We start from a single class, NewsFeedItem, representing an item in a list of updates shared in a social network.

<?php
class ExtractSubclass extends PHPUnit_Framework_TestCase
{
    public function testAPostShowsItsAuthor()
    {
        $post = new NewsFeedItem("Hello, world!", "giorgiosironi");
        $this->assertEquals("Hello, world! -- @giorgiosironi",
                            $post->__toString());
    }

    public function testALinkShowsItsAuthor()
    {
        $link = new NewsFeedItem("/posts/php-refactoring", "giorgiosironi");
        $this->assertEquals("<a href=\"/posts/php-refactoring\">/posts/php-refactoring</a> -- @giorgiosironi",
                            $link->toHtml());
    }
}

class NewsFeedItem
{
    protected $content;
    protected $author;

    public function __construct($content, $author)
    {
        $this->content = $content;
        $this->author = '@' . ltrim($author, '@');
    }

    /**
     * @return string   an HTML printable version
     */
    public function __toString()
    {
        return "$this->content -- $this->author";
    }

    public function toHtml()
    {
        return "<a href=\"$this->content\">$this->content</a> -- $this->author";
    }
}

We notice there are two patterns of usage, described by the tests:

  • instances representing text.
  • Instances representing a link.

Moreover, the toHtml() method is used only by those instances which model links, as text is enough for ordinary object.

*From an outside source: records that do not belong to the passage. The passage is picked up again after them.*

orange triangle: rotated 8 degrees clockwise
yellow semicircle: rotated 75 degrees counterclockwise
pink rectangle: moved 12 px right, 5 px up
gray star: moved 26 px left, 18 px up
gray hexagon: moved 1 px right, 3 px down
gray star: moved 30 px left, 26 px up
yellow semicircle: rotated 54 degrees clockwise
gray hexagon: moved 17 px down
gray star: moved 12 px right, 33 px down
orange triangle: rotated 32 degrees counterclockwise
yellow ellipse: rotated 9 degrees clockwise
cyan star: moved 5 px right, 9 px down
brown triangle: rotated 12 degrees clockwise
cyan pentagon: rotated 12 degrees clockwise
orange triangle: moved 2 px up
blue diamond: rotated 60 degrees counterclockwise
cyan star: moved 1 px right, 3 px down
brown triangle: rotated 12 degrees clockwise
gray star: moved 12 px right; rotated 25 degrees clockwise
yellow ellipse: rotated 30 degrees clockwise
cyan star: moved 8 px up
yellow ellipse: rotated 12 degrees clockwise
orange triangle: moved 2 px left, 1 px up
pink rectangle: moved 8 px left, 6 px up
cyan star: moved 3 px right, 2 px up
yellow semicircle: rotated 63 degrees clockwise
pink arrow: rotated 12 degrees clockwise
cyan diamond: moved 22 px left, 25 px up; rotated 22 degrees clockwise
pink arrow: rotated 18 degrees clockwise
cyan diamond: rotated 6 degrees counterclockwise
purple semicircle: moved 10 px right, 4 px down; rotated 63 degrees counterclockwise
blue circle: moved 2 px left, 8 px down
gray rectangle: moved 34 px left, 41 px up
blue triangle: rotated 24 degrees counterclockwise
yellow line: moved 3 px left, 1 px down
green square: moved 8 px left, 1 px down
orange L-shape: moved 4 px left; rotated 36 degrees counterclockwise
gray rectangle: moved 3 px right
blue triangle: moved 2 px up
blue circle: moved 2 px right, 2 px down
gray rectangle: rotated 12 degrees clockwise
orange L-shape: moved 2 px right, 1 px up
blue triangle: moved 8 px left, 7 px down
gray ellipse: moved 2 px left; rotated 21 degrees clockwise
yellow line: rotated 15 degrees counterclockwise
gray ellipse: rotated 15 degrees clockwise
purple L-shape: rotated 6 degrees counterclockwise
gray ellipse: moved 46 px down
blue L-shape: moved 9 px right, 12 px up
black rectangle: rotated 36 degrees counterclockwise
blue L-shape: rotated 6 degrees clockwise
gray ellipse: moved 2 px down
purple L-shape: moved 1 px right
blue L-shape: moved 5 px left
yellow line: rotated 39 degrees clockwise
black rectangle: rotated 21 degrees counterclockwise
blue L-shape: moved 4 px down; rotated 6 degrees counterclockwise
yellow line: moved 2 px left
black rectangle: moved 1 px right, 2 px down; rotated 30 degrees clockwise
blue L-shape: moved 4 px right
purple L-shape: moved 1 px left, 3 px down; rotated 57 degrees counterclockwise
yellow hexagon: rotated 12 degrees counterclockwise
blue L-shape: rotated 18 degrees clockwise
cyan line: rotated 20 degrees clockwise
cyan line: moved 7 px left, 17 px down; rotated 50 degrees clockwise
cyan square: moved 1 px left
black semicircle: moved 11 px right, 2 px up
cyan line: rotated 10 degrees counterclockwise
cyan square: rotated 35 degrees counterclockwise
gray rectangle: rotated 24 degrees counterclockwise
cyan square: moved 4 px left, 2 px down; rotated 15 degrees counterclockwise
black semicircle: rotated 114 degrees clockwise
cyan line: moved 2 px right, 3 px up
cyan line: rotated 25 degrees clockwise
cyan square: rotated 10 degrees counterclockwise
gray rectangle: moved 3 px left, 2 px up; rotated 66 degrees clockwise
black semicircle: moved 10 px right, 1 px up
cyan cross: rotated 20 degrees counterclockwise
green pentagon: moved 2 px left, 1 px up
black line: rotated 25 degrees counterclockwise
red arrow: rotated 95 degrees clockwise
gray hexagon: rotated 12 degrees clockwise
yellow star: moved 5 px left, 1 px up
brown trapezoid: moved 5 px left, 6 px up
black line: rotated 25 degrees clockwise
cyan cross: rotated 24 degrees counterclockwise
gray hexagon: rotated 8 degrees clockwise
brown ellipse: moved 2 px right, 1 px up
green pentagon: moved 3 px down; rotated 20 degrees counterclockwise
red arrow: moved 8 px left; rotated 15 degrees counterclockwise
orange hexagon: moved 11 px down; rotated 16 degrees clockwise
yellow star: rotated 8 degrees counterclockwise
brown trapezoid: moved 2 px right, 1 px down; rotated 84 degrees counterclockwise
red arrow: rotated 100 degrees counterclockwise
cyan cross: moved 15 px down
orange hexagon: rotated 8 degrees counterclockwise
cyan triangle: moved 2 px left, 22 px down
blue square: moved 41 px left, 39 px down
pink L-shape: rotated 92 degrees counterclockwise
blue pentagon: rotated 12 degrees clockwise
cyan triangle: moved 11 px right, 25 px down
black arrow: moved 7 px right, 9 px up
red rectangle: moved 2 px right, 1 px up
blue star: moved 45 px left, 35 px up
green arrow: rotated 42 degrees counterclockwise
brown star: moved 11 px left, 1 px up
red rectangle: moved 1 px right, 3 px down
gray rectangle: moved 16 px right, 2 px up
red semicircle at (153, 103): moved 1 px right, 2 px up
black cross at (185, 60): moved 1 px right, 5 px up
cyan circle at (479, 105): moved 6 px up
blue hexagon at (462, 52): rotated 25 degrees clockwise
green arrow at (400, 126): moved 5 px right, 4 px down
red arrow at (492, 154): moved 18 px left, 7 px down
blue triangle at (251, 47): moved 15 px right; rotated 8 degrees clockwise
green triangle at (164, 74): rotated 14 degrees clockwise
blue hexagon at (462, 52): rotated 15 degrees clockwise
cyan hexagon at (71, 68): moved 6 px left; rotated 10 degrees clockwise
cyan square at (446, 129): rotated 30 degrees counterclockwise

We can extract a subclass, Link. Let's define it:

class Link extends NewsFeedItem
{
}

We replace the instantiations in client code where needed; in this example this code is represented by the tests:

<?php
class ExtractSubclass extends PHPUnit_Framework_TestCase
{
    public function testAPostShowsItsAuthor()
    {
        $post = new NewsFeedItem("Hello, world!", "giorgiosironi");
        $this->assertEquals("Hello, world! -- @giorgiosironi",
                            $post->__toString());
    }

    public function testALinkShowsItsAuthor()
    {
        $link = new Link("/posts/php-refactoring", "giorgiosironi");
        $this->assertEquals("<a href=\"/posts/php-refactoring\">/posts/php-refactoring</a> -- @giorgiosironi",
                            $link->toHtml());
    }
}

We execute Push Down Method on toHtml(), which is only called for Link objects. There are no other members to move.

class NewsFeedItem
{
    protected $content;
    protected $author;

    public function __construct($content, $author)
    {
        $this->content = $content;
        $this->author = '@' . ltrim($author, '@');
    }

    /**
     * @return string   an HTML printable version
     */
    public function __toString()
    {
        return "$this->content -- $this->author";
    }
}

class Link extends NewsFeedItem
{
    public function toHtml()
    {
        return "<a href=\"$this->content\">$this->content</a> -- $this->author";
    }
}

An additional step could be to redefine the constructor to provide a more precise API, calling the first field $url or $path instead of $content.